Il y a presque un an jour pour jour, les Alouettes de Montréal n’avaient plus de place pour Éric Deslauriers au sein de leur organisation. Mercredi, il a été nommé directeur des opérations football du club.

Frédéric Daigle
La Presse canadienne

Dans ce rôle, il secondera l’éventuel directeur général de l’équipe. Mais les Alouettes ont également annoncé mercredi que le processus de recherche d’un candidat était suspendu à la demande de la Ligue canadienne de football, « en raison de limitations découlant de la vente de l’équipe ».

La LCF a formulé cette demande aux Alouettes le 12 décembre dernier, mais la formation montréalaise ne l’a rendue publique que six jours plus tard. La haute direction de l’équipe n’a pas commenté davantage ce dossier. Les demandes d’entrevue auprès de la LCF sont demeurées sans réponse.

Victime du nouveau plafond salarial imposé aux opérations football par la LCF, Deslauriers — qui venait de passer huit saisons avec les Alouettes comme receveur de passes et quatre autres au sein des opérations football du club — a pour la première fois dû se chercher du travail dans la vie.

« C’était la première fois que j’écrivais un curriculum vitae, a-t-il indiqué en entrevue avec La Presse canadienne. De chercher "un vrai job" m’a fait réaliser à quel point j’aimais travailler dans le football. »

N’étant pas prêt à faire le saut hors du football, il est demeuré impliqué, assistant notamment à la séance d’entraînement régionale des espoirs (combine). Lors des matchs locaux des Alouettes, il était présent au stade Percival-Molson.

« Je ne pensais pas revenir au sein de l’organisation, mais je l’espérais », a-t-il noté. Au point où il a refusé des offres d’autres formations.

« C’est certain que j’ai parlé à quelques équipes. J’ai même eu quelques offres : certains clubs voulaient savoir où j’en étais dans ma carrière. Oui, je voulais demeurer dans le football, mais les circonstances n’étaient pas les bonnes pour moi, alors ça ne s’est jamais produit. Je peux dire aujourd’hui que je suis content de ne pas avoir accepté d’offre ! »

Une promotion

Pour Deslauriers, qui a accepté un contrat d’une saison, il s’agit d’une promotion, lui qui a occupé les fonctions de coordonnateur du personnel des joueurs à compter de juillet 2019.

L’ancien receveur avait été coordonnateur du repêchage de la formation montréalaise de 2016 à 2018. Le président et chef de la direction des Alouettes, Patrick Boivin, et son conseiller spécial Wally Buono, ne l’ont toutefois pas rencontré pour le poste de directeur général avant d’interrompre leurs recherches.

« C’est certain que je vais faire plusieurs tâches de concert avec le directeur général, a expliqué Deslauriers, qui a soulevé la Coupe Grey en 2009 et 2010. Mes tâches seront définies de façon plus exacte une fois que cette personne entrera en poste. En attendant, je vais superviser tout ce qui a trait au personnel des joueurs, préparer des rapports sur les joueurs autonomes pour le mois de février, ce genre de choses. […] En 2020, je continuerai d’encadrer les joueurs comme je l’ai fait l’an dernier, tout en ajoutant la direction du service de dépistage à mes tâches. »

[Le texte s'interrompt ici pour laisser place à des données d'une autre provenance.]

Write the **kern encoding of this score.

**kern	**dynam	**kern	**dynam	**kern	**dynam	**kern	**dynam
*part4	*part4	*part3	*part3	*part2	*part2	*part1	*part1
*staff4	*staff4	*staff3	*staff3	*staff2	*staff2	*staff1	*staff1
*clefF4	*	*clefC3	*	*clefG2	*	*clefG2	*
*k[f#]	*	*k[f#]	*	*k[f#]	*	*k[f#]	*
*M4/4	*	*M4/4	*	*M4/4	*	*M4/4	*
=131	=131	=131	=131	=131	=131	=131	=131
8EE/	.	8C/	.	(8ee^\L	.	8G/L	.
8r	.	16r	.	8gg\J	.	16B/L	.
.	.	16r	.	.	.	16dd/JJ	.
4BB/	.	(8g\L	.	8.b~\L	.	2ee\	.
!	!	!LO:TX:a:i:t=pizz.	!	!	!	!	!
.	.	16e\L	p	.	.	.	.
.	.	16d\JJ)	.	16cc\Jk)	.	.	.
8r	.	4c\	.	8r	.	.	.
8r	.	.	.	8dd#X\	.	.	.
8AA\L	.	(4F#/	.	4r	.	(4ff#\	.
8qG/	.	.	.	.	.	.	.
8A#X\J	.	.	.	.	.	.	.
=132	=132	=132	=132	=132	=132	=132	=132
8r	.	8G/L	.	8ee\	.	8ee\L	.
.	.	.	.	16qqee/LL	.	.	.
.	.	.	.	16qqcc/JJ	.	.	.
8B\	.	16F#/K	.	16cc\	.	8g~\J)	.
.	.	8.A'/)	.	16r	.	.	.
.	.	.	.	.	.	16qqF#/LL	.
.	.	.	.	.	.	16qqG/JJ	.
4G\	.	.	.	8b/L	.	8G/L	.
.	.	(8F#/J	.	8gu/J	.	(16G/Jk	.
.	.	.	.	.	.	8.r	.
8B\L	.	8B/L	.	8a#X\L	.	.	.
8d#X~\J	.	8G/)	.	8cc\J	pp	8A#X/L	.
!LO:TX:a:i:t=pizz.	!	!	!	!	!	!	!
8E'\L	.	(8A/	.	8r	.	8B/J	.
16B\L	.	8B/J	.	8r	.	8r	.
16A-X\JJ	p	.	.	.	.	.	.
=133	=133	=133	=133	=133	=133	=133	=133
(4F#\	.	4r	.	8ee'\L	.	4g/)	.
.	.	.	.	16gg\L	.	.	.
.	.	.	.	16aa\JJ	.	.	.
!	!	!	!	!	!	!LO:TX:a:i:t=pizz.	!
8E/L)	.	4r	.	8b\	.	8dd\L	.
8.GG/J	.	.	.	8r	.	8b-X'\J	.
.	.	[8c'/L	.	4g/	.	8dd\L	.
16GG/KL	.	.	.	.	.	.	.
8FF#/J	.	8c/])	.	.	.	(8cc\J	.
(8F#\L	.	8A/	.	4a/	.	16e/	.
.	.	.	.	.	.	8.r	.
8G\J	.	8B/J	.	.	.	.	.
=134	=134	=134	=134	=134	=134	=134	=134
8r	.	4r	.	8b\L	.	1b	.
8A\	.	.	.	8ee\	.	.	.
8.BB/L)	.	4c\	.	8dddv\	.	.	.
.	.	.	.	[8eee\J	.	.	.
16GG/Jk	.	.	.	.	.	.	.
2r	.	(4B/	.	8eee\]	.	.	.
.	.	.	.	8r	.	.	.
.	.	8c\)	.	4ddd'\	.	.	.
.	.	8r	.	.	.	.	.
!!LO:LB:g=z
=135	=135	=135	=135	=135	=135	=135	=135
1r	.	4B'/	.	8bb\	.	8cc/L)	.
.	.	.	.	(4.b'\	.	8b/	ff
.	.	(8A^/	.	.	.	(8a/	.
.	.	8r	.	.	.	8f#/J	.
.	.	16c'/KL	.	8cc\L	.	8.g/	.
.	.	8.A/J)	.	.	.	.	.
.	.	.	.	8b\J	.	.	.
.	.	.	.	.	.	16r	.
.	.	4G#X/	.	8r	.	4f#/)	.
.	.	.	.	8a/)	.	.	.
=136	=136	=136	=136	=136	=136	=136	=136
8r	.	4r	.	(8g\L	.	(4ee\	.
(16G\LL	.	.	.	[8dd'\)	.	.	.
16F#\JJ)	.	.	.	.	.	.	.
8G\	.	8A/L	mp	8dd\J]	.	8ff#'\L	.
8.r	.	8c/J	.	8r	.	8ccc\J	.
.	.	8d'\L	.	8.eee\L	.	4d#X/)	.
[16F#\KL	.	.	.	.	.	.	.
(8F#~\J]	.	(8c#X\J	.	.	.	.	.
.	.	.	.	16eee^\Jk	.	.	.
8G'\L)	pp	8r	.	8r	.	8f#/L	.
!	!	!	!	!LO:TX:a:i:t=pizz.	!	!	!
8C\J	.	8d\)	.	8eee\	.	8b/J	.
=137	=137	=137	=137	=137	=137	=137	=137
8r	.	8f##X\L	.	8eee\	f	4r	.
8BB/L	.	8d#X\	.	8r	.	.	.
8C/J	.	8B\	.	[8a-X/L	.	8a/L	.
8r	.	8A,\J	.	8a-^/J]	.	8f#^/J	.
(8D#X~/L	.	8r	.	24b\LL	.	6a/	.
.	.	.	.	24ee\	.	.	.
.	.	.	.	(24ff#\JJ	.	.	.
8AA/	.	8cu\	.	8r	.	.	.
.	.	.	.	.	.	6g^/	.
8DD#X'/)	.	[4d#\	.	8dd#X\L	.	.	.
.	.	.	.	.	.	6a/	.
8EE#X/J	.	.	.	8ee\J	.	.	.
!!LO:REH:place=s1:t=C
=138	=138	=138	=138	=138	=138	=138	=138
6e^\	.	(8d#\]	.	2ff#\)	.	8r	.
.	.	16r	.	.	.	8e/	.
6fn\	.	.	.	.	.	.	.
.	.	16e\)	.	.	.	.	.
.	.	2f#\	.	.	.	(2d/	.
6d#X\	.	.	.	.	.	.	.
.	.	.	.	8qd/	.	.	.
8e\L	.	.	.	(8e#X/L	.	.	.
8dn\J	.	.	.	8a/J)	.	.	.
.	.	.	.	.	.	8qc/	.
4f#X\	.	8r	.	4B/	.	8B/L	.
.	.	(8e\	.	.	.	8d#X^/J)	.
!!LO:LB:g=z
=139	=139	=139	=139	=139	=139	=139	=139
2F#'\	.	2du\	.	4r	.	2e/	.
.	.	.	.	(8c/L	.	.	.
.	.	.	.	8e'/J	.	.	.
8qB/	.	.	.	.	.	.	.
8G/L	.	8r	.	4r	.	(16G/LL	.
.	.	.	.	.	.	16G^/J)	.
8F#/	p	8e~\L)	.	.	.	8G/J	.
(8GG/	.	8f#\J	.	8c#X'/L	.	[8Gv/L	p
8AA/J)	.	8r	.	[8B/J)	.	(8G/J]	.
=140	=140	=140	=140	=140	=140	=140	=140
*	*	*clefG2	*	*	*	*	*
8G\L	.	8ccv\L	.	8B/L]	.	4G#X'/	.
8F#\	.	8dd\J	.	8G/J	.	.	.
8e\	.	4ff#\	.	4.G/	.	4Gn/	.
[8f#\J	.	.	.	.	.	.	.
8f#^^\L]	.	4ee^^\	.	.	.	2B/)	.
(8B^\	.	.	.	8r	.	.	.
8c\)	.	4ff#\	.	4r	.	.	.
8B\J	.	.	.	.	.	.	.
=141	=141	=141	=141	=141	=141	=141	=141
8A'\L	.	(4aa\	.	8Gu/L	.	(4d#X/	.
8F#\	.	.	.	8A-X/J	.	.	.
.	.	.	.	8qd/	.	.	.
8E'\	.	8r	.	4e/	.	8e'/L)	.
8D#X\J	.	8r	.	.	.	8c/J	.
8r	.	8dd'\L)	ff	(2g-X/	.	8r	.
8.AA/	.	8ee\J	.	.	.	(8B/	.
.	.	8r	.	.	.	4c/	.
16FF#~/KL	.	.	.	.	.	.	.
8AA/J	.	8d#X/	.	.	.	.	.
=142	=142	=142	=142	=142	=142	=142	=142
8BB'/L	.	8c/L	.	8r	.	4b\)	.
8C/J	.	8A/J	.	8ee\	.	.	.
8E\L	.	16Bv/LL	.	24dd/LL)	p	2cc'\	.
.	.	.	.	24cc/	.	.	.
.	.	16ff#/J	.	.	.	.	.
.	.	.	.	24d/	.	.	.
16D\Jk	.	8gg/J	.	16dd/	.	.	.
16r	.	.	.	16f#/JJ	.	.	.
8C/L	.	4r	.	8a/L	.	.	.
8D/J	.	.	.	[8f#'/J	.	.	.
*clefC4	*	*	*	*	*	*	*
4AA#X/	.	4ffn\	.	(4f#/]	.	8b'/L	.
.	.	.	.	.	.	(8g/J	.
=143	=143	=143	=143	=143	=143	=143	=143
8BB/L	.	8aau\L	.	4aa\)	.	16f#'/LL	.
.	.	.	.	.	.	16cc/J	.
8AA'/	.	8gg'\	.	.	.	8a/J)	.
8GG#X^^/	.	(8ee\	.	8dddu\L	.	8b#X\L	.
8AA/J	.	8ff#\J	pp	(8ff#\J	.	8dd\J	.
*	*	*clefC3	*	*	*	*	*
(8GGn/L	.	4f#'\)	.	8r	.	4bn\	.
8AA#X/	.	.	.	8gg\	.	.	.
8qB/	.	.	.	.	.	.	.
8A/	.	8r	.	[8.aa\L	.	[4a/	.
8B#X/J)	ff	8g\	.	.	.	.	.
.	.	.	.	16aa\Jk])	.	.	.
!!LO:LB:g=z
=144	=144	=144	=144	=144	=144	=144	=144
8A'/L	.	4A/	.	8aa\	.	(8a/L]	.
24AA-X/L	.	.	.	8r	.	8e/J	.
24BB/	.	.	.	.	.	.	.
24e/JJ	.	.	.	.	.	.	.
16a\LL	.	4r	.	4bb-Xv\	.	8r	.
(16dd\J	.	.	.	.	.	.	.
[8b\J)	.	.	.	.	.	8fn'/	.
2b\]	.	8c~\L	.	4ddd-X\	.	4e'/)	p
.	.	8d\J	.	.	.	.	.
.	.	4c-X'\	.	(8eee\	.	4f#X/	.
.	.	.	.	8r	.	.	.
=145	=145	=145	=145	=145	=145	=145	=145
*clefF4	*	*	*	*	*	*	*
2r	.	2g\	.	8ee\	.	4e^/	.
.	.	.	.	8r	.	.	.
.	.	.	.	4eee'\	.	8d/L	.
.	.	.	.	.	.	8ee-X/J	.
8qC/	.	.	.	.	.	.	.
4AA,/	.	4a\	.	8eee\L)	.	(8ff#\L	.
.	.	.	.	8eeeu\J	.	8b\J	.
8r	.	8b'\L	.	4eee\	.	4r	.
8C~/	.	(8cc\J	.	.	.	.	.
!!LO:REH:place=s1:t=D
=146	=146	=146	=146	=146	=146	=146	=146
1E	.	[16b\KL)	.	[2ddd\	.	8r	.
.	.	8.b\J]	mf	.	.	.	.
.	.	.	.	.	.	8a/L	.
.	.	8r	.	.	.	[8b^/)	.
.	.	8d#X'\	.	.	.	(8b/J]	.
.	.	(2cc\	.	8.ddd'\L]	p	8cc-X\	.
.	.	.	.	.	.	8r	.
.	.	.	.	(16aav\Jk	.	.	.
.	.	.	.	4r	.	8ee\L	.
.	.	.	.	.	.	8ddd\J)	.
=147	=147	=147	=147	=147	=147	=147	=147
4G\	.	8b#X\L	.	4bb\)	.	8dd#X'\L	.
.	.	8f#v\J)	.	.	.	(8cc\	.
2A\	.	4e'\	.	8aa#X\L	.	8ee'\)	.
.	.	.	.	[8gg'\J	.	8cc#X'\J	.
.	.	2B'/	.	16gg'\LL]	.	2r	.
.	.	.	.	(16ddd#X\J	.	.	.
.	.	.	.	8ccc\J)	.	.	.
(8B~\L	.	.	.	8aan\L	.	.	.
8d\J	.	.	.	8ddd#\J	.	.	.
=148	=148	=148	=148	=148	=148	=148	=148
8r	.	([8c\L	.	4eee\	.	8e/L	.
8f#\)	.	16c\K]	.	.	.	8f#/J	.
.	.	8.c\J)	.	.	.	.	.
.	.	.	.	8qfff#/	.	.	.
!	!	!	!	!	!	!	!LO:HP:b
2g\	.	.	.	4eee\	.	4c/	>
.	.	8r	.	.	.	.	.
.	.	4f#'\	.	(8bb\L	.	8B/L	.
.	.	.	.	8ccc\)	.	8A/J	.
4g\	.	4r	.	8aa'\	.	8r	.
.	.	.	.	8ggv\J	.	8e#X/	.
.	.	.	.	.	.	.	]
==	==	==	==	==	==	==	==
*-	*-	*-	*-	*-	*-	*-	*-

Comme ce fut le cas pour la grande majorité de la saison 2019, la gestion quotidienne de l’équipe continuera de se faire en comité, composé de Boivin, de l’entraîneur-chef et coordonnateur à l’attaque Khari Jones, de Buono, ainsi que de Deslauriers, qui se joint au groupe. Un nom manque à cette liste : celui de Joe Mack.

Le directeur général adjoint du personnel des joueurs est toujours sous contrat avec l’organisation, mais pour peu de temps : son pacte vient à échéance le 31 décembre prochain. Selon ce que La Presse canadienne a appris, Mack aurait été prêt à accepter un rôle plus important au sein de l’organisation, mais ne serait pas intéressé par un travail en comité, notamment en raison du voyagement que cela lui demandait. L’organisation n’écarterait toutefois pas la possibilité de le ramener dans d’autres fonctions l’an prochain.

Ce sont donc Deslauriers, Boivin, Buono et Jones qui participeront à la réunion annuelle des directeurs généraux de la LCF, le 7 janvier prochain, à Blue Mountains, en Ontario.